→ **Source extract**
*** Begin section ***

People who have drive and determination impress me. Yesterday one of my kitchen drawers got stuck and I was like, guess I’m never using a fork again.
My kid just sneezed in my face and laughed.
Snots fired.
“let the meat rest for 5 minutes after cooking” wtf it doesn’t need a rest just been sitting there in the oven for an hour
Therapist: You pretentiously slip French words into conversations because of your deep-seated insecurity.
Me: Touché.
*gets dragged out of daycare* DON’T LISTEN TO THEM! IT’S NOT A CHOO-CHOO! IT’S A SPOON!! IT’S STRAINED CARROTS IN A SPOO
It’s a bird.
It’s a plane.
No its…“Steve, you’re fired. Air traffic control just isn’t for you.”
I think u would all treat me a lot better if i possessed a small amount of plutonium
haha just plucked a shoulder hair so long it could only have been written by George R.R. Martin, who is widely known for abjuring brevity in
kinda bullshit my iPhone doesn’t recognize my face with food hanging out of it
Good potato salad is like money. You never have as much as you want, and that’s probably a good thing.
My friend was too embarrassed to tell people she met her husband on Tinder so she started telling people she met him at a family reunion instead because that’s less awkward..
I’ve been a vegetarian for 13 years but if I ever got the chance I would absolutely 100% bite the head off the Geico gecko
Just because they call the 20yr high school reunion Prom 2.0 doesn’t mean you should wear your prom dress. I know this now.
To air is humane, to forgave, divide.
Typo quota for the day.
Watched Gladiator again and imagined characters engaging in mundane conversations:
Maximus: ‘Are you going to the Colosseum tonight?’
Juba: ‘Nah, got laundry to do. Can’t wear bloodstained armor all the time, you know.’
CARPET SALESMAN: [sighing, handing me another sample] What about this one for your bedroom?
ME: Hmmm no that one is also far too small
I was eliminated as a contestant on Fear Factor after running screaming from a bee.
You’re like a semicolon. I’m not sure exactly what to do with you.
When you show someone a photo on your phone and they start scrolling through your photos, it’s legal to slap their nosy face.
Me: I’m bored
Dad: hi bored I’m dad
Me: I’m hungry
Dad: hi hungry I’m dad
Me: I’m here’s 20 dollars
Dad: hi here’s 20 dollars
Me: thanks dad
Sometimes you just don’t realize you needed that emotional release until it’s over, you know?

*** End section ***

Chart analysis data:

*** Begin section ***

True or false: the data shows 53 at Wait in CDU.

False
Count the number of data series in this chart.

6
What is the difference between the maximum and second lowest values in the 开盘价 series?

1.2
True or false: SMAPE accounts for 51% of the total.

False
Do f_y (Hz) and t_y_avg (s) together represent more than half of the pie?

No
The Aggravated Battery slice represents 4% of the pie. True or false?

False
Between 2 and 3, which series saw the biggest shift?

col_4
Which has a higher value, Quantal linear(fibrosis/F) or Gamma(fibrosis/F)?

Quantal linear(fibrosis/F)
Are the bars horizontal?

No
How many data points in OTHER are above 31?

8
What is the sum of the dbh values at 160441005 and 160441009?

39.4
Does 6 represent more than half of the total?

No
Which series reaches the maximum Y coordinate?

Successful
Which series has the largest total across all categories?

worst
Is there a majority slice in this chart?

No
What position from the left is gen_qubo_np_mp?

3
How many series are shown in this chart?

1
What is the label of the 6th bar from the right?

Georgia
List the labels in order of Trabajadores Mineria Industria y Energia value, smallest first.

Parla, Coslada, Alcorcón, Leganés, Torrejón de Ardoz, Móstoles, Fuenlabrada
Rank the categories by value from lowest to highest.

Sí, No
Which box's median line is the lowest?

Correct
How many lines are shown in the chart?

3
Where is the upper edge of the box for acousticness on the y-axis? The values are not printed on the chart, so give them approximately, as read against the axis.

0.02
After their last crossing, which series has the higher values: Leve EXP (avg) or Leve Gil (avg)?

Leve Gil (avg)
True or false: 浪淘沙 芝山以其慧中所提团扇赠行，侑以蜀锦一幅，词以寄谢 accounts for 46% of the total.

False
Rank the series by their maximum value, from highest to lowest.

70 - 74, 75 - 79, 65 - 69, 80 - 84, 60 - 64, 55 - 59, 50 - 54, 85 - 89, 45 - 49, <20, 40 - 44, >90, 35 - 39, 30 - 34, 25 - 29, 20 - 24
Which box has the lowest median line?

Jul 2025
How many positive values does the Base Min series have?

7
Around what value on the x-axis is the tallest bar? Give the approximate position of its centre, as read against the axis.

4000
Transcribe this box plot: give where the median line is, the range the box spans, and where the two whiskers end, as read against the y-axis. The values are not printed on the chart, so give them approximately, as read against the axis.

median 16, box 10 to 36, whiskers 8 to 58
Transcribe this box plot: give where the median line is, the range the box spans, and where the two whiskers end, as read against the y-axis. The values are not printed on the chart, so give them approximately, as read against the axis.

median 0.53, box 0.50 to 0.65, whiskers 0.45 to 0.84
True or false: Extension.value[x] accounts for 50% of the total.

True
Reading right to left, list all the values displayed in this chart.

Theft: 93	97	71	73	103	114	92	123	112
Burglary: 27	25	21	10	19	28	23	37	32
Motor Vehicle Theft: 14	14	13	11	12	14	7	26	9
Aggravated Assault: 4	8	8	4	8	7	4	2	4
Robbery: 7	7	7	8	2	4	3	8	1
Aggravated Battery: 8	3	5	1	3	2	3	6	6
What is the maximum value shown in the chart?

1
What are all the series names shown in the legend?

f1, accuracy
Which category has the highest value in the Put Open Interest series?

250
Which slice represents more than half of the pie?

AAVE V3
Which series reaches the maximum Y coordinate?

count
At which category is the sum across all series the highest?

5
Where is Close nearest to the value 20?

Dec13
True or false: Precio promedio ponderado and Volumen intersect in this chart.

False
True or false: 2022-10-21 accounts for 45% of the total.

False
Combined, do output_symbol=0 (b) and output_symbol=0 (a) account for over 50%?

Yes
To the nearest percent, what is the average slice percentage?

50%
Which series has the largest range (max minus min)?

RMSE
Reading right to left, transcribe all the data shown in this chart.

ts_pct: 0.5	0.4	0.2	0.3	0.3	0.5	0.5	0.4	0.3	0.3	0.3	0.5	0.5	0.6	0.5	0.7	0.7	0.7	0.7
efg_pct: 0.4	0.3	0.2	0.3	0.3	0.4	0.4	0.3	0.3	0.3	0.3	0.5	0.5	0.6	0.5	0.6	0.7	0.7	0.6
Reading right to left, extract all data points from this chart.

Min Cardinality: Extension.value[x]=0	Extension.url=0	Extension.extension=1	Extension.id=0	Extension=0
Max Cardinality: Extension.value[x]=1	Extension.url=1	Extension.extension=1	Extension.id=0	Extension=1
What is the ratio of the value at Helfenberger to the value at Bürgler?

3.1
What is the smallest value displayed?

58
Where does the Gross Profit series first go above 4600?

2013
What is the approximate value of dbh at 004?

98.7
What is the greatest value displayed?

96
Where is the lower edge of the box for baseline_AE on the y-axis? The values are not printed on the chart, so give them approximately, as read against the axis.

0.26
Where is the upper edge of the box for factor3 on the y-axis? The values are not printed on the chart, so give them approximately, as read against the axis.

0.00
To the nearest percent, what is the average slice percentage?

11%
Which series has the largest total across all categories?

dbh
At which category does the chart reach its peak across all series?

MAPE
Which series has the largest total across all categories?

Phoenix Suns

*** End section ***

→ **Things to do**
1. According to the joke collection, for how many years has the writer been a vegetarian?
2. Change "Tinder" to "Bumble" in the joke collection, from "I think u would" to "know this now.".

→ **Answers below**
1. 13 years

2.
I think u would all treat me a lot better if i possessed a small amount of plutonium
haha just plucked a shoulder hair so long it could only have been written by George R.R. Martin, who is widely known for abjuring brevity in
kinda bullshit my iPhone doesn’t recognize my face with food hanging out of it
Good potato salad is like money. You never have as much as you want, and that’s probably a good thing.
My friend was too embarrassed to tell people she met her husband on Bumble so she started telling people she met him at a family reunion instead because that’s less awkward..
I’ve been a vegetarian for 13 years but if I ever got the chance I would absolutely 100% bite the head off the Geico gecko
Just because they call the 20yr high school reunion Prom 2.0 doesn’t mean you should wear your prom dress. I know this now.